▸ EXERCISE PROMPT:
What is needed is an exact copy of the whole listing below, with no pictures.

------------

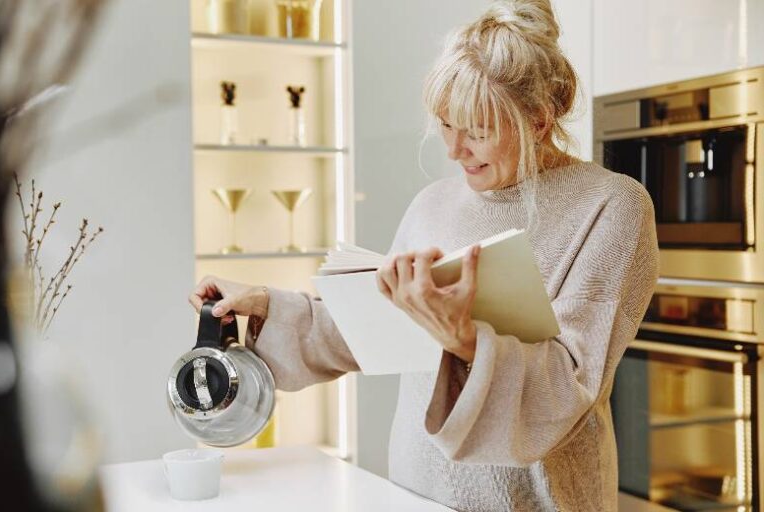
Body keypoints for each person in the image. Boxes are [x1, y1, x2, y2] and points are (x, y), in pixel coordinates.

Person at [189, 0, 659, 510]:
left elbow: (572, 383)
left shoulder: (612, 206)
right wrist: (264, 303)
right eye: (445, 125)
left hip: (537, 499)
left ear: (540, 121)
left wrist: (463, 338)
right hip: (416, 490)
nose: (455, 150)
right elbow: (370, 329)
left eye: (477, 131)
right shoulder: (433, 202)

------------

▸ SOLUTION:
Body keypoints for each person in the image. Boxes are [x1, y1, x2, y2] and points are (x, y), in pixel coordinates.

Person at [189, 0, 659, 510]:
left elbow: (572, 383)
left shoulder: (612, 206)
right wrist: (264, 303)
right eye: (445, 125)
left hip: (537, 499)
left ear: (540, 121)
left wrist: (463, 338)
right hip: (416, 490)
nose: (455, 150)
right elbow: (370, 329)
left eye: (477, 131)
right shoulder: (433, 202)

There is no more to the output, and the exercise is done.